Obama describes his economic policies as building from the middle out, in contrast to the GOP’s top-down, don’t-tax-the-rich approach. CAP launched a “Middle Out Economics” project more than a year ago to lay the intellectual foundation for a progressive agenda. In ’08, Hillary Clinton was seen as the champion of more centrist policies, especially at the end of the campaign, when she was consistently defeating Obama among white working-class voters. But the pendulum has shifted, and an invigorated Democratic left is looking for a new hero.
CAP is not taking sides. Next week it hosts an event on Capitol Hill featuring Sen. Elizabeth Warren (D-MA) and her ideas on retirement security, which include expanding Social Security benefits.
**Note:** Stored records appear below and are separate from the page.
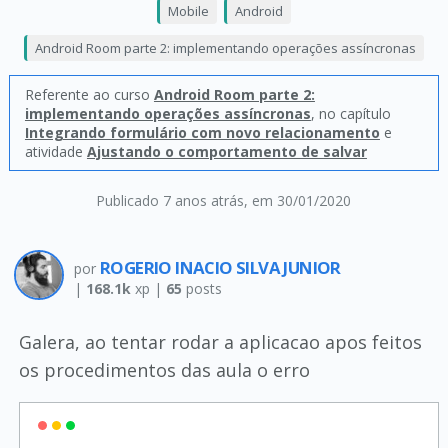
Mobile
Android
Android Room parte 2: implementando operações assíncronas
Referente ao curso
Android Room parte 2:
implementando operações assíncronas
, no capítulo
Integrando formulário com novo relacionamento
e
atividade
Ajustando o comportamento de salvar
Publicado 7 anos atrás
, em 30/01/2020
ROGERIO INACIO SILVA JUNIOR
por
|
168.1k
xp |
65
posts
Galera, ao tentar rodar a aplicacao apos feitos
os procedimentos das aula o erro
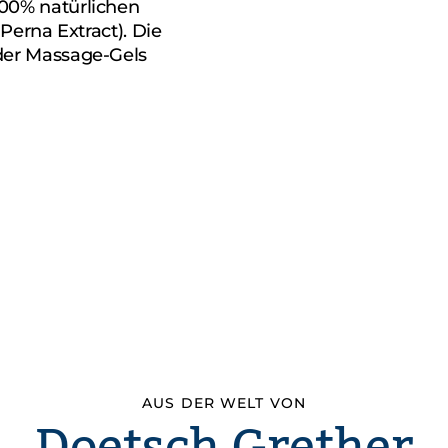
00% natürlichen
Perna Extract). Die
der Massage-Gels
AUS DER WELT VON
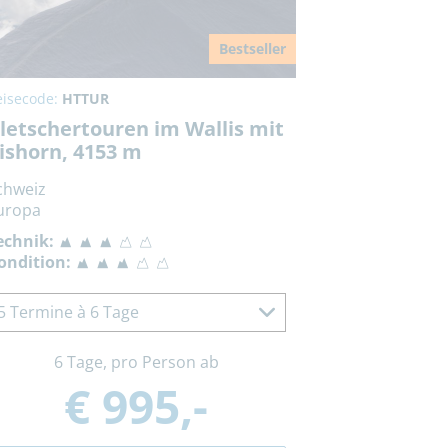
Bestseller
eisecode:
HTTUR
letschertouren im Wallis mit
ishorn, 4153 m
chweiz
uropa
echnik:
ondition:
5 Termine à 6 Tage
6 Tage, pro Person ab
€ 995,-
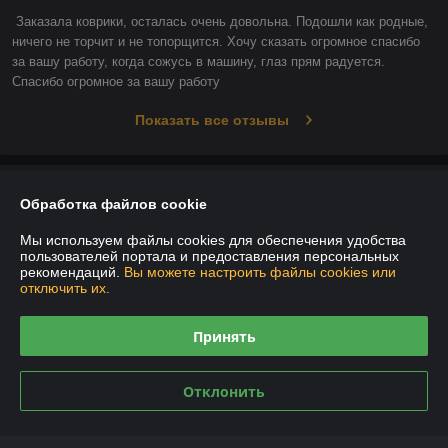
Заказала коврики, осталась очень довольна. Подошли как родные, 
ничего не торчит и не топорщится. Хочу сказать огромное спасибо 
за вашу работу, когда сожусь в машину, глаз прям радуется. 
Спасибо огромное за вашу работу
Показать все отзывы
О нас
Обработка файлов cookie
Контакты
Мы используем файлы cookies для обеспечения удобства
пользователей портала и предоставления персональных
рекомендаций.
Вы можете настроить файлы cookies или
Доставка и оплата
отключить их.
График работы
Принять
Полная версия сайта
Отклонить
Политика обработки cookies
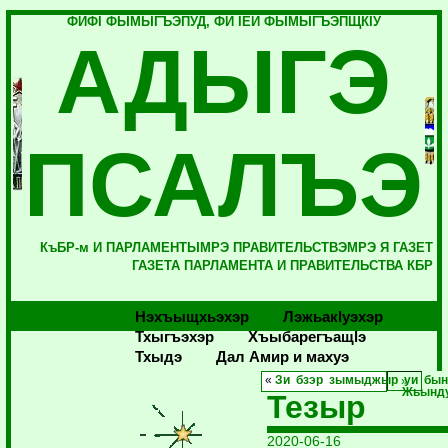
ФИФI ФЫМЫГЪЭПУД, ФИ IЕЙ ФЫМЫГЪЭПЩКIУ
АДЫГЭ
ПСАЛЪЭ
КъБР-м И ПАРЛАМЕНТЫМРЭ ПРАВИТЕЛЬСТВЭМРЭ Я ГАЗЕТ
ГАЗЕТА ПАРЛАМЕНТА И ПРАВИТЕЛЬСТВА КБР
Нэхъыщхьэхэр
Лэжьакlуэхэр
Тхыгъэхэр
Хъыбарегъащlэ
Тхыдэ
Дал Амир и махуэ
«
Зи бзэр зымыджыр уи бы
Жьынд
Тезыр
2020-06-16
Clinton allies are mindful of Warren’s appeal to the Democratic base and compare her to Obama—“a purist who thinks she’s too good for the Senate,” says one. Warren’s prodigious fundraising suggests presidential ambitions are possible, though she says she is not running and has signed a letter along with every other Democratic female senator in support of Clinton.
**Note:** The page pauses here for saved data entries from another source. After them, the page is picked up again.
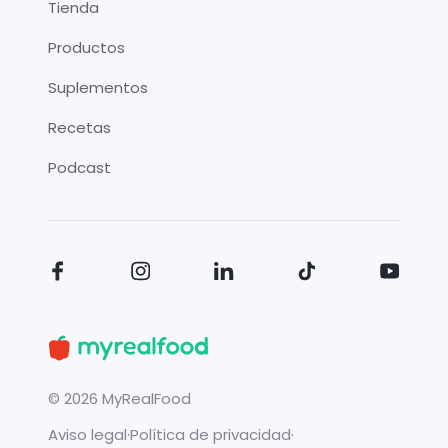
Tienda
Productos
Suplementos
Recetas
Podcast
©
2026
MyRealFood
Aviso legal
·
Política de privacidad
·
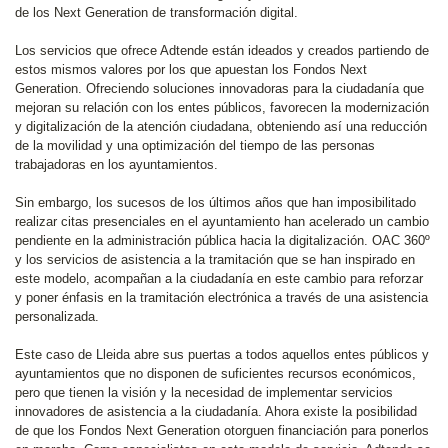
de los Next Generation de transformación digital.
Los servicios que ofrece Adtende están ideados y creados partiendo de
estos mismos valores por los que apuestan los Fondos Next
Generation. Ofreciendo soluciones innovadoras para la ciudadanía que
mejoran su relación con los entes públicos, favorecen la modernización
y digitalización de la atención ciudadana, obteniendo así una reducción
de la movilidad y una optimización del tiempo de las personas
trabajadoras en los ayuntamientos.
Sin embargo, los sucesos de los últimos años que han imposibilitado
realizar citas presenciales en el ayuntamiento han acelerado un cambio
pendiente en la administración pública hacia la digitalización. OAC 360º
y los servicios de asistencia a la tramitación que se han inspirado en
este modelo, acompañan a la ciudadanía en este cambio para reforzar
y poner énfasis en la tramitación electrónica a través de una asistencia
personalizada.
Este caso de Lleida abre sus puertas a todos aquellos entes públicos y
ayuntamientos que no disponen de suficientes recursos económicos,
pero que tienen la visión y la necesidad de implementar servicios
innovadores de asistencia a la ciudadanía. Ahora existe la posibilidad
de que los Fondos Next Generation otorguen financiación para ponerlos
Clinton has begun peppering her speeches with the word progressive, and her long history of fighting for women and children gives her credibility with the Democratic base.
What she needs is an economic message that takes into account new realities. Jim Kessler with Third Way, a moderate Democratic think tank that opposes left-wing populism as expressed by Warren, says there is reason for voter discontent because of income inequality, but expanding Social Security benefits is not the answer. “You, me, the Koch brothers, and the guy on the street, everybody gets more benefits, and the only thing you need to do is tax wealthy people more.” Third Way supports taxing the rich, but only about 320,000 people are making a million or more in gross adjusted income, says Kessler. Even if you could tax them more, it’s not enough. If progressives want money for schools and infrastructure and scientific research, entitlement spending has to be reined in, he says.
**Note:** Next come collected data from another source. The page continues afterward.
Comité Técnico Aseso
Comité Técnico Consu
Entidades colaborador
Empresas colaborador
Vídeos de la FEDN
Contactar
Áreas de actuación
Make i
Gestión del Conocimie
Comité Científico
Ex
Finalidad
Obama didn’t offer any new proposals Wednesday to spur economic growth or close the income gap, but he warned that the pathologies once confined to the urban poor—single-parent households, drug abuse, obesity, isolation from church, absent fathers—now hurt everybody, people of all races. He ticked off the many policies he has proposed to no avail, from raising the minimum wage to quality preschool for every child, saving for the end of his speech a reference to what he called “the elephant in the room,” the inability to get anything done in Washington. “You owe it to the American people to tell us what you’re for, not just what you’re against,” he said, giving Republicans fair warning that he will use the bully pulpit to call them out—that is, if anybody is listening anymore to a president who has worn out his welcome with a lot of voters.